Die Fragen für eine Geschichte der Dinge lassen sich nicht darauf reduzieren, wie diese ausgesehen haben, gefertigt, verbreitet, verwendet und mit Bedeutung aufgeladen wurden. Man kann die Fragen ganz anders stellen, beispielsweise: Wie schreiben Dinge an der Geschichte mit? Welche Bedeutung haben sie in einem über ihr Gebrauchsszenarium hinausgehenden kultur- und geistesgeschichtlichen Horizont? Was ist ihre Bedeutung für eine Geschichte des Wissens; wie kann man ihren entsprechenden erkenntnistheoretischen Status fassen?

Aus der Perspektive der Kulturwissenschaften gibt es das eine „Ding“ mit fest stehenden Bedeutungen nicht (im Gegensatz zur ontologischen Perspektive). Es ist nur zu erfassen, wo es als Objekt, als Gegen-Stand (obicere = entgegenstehen) in seiner Verlinkung beobachtbar wird, wo es in Konstellationen und Praktiken eine Teilhabe verzeichnet und durch diese Links Bedeutungszuschreibungen erfährt. Deshalb werden In der Forschungsperspektive Object links primär nicht die Dinge selbst, sondern die Verbindungen zwischen Objekten bzw. zwischen Objekten und Personen analysiert.  Je nach Beobachtungsstandpunkt bilden menschliche Akteure und Objekte, aber auch Objekte und Objekte Objektgesellschaften, die durch diese Verbindungen hergestellt werden. Die Ausgangsthese ist, dass die Art der Links in den Objektgesellschaften die jeweilige Erscheinungsform, Bedeutung und Wirkung der Objekte hervorbringt, was die Links selbst zu wesentlichen Elementen materieller Kultur macht. Eine Wechselwirkung besteht zwischen Links und Praktiken: Die Verlinkung der Dinge in den Objektgesellschaften wird u.a. durch die Praktiken bestimmt; die bestehenden Links bestimmen wiederum die Praktiken. Unterschiedliche Arten, Eigenschaften und Wirkungen dieser Verbindungen werden in den Gefügen der Objektgesellschaften greifbar: Objects link.

Object Links
MEMO # 3
Die Beiträge der dritte Ausgabe von MEMO – Medieval and Early Modern Material Culture nehmen Object Links in den Blick.

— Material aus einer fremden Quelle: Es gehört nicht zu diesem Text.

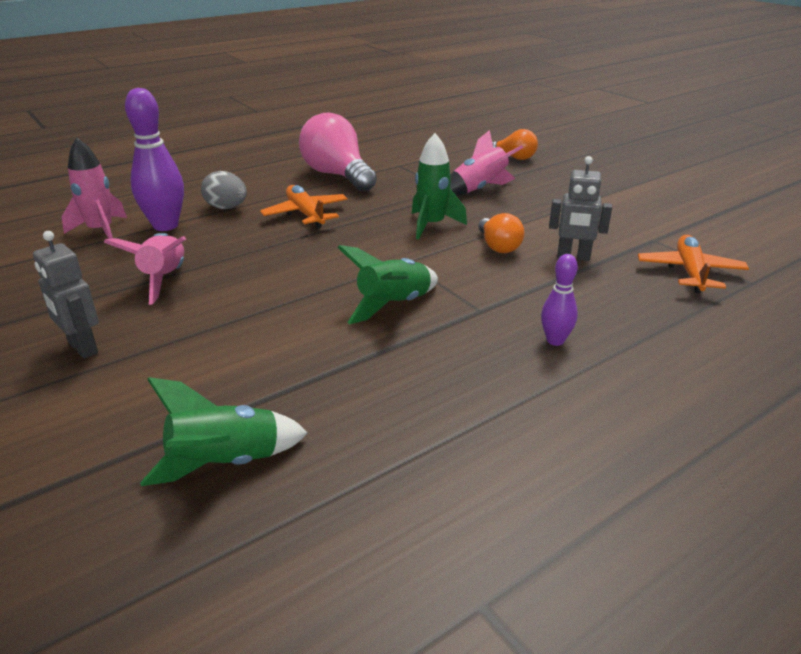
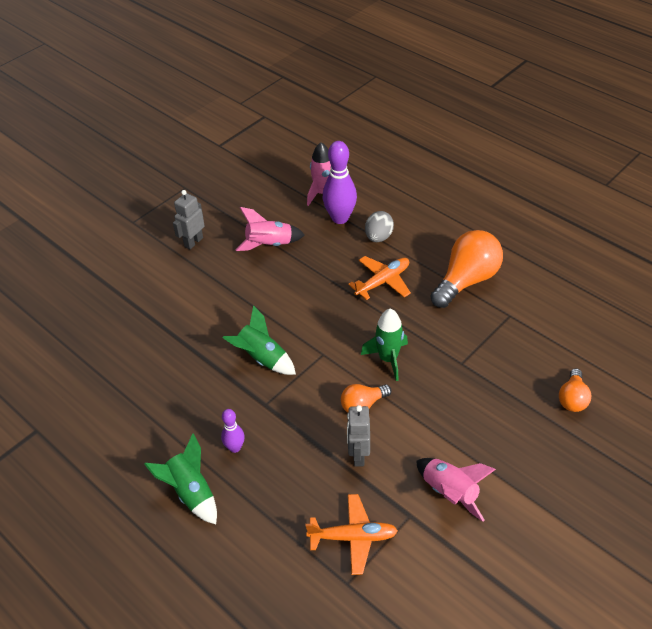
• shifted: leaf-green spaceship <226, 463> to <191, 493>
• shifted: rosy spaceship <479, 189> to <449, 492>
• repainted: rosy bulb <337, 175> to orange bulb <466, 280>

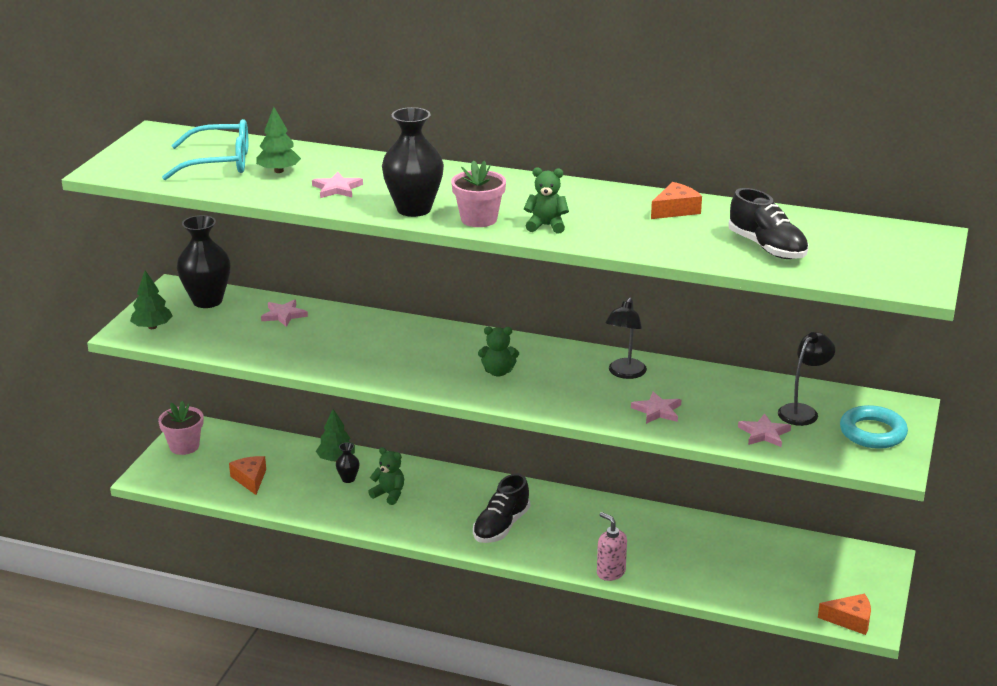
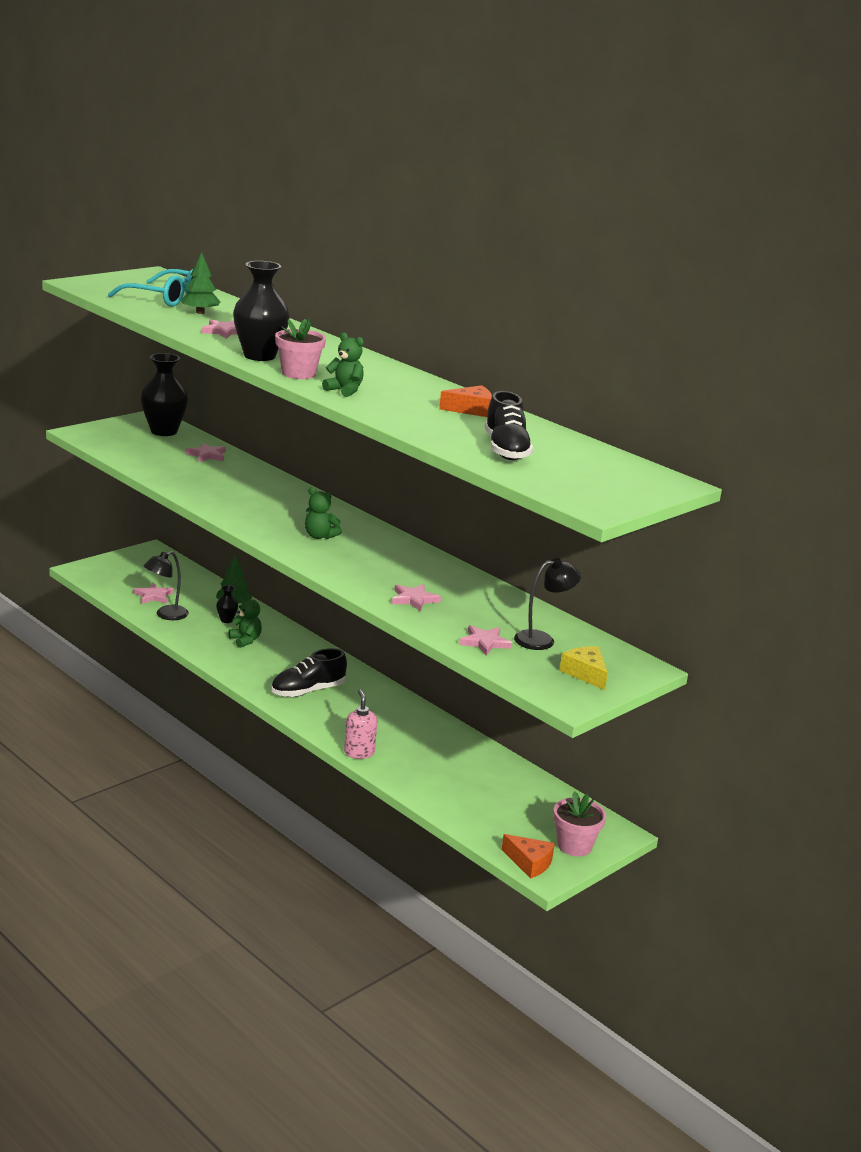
• swapped: orange piece of cheese <250, 479> to rosy star shape <153, 596>
• shifted: ebony lamp <624, 373> to <166, 615>
• shifted: rosy flower pot <184, 446> to <574, 846>
• swapped: aqua ring <872, 432> to golden piece of cheese <585, 673>
• gone: leaf-green fir tree <152, 327>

Das Konzept der Object Links erlaubt es, die Bedeutung der Dinge in der Geschichte und für die Kulturen genauer in den Blick zu nehmen. Wie äußert sich die Bindung zu Objekten im Gedächtnis und in der Erinnerung? Welche Funktionen haben Dinge bei der Etablierung und Gestaltung sozialer Gefüge sowie als Medien der Kommunikation und Repräsentation? Wie interagieren Objekte miteinander und wie konstituiert diese Interaktion den Raum? Die Vernetzung von Objekten untereinander sowie von Objekten und menschlichen Akteuren im topografischen und sozialen Raum kann in verschiedenen Größenordnungen untersucht werden. „Objektensembles“ etwa werden durch die Analyse von Ausstattungselementen, baulicher Anordnung und schriftlichen Dokumenten in profanen und sakralen Räumen fassbar. Objektbeziehungen von Individuen oder Personengruppen werden beispielsweise durch Stiftungen an geistliche Institutionen oder in der Geschenkkultur sichtbar. Die Bedeutung von Bildern ändert sich, wenn sie in neue Kontexte eintreten und neue Objektbeziehungen eingehen. Ein wichtiger Schlüsselbegriff ist daher die Objektbiographie, innerhalb deren ein bestimmtes Ding immer wieder zu einem neu definierten Objekt werden kann. Erste Ergebnisse zu diesen Fragestellungen haben wir in unserem aktuellen Buch Object Links – Dinge in Beziehung  formuliert.

Die Basis für die Forschungsperspektive Object links bildet die Dokumentation und Kontextualisierung von Objekten, die am IMAREAL quellen- und disziplinenübergreifend betrieben wird und damit zur Grundlagenforschung des Instituts gehört. Die auf die jeweiligen Teilprojekte zugeschnittenen Visualisierungen (z.B. digitale Modelle von bildlichen Räumen) spielen sowohl als Forschungstools als auch als Mittel einer adäquaten Präsentation der Forschungsergebnisse eine zentrale Rolle. Eng damit verbunden ist die kontinuierliche Weiterentwicklung der vorhandenen Ressourcen und Kompetenzen im Bereich der Digital Humanities am IMAREAL.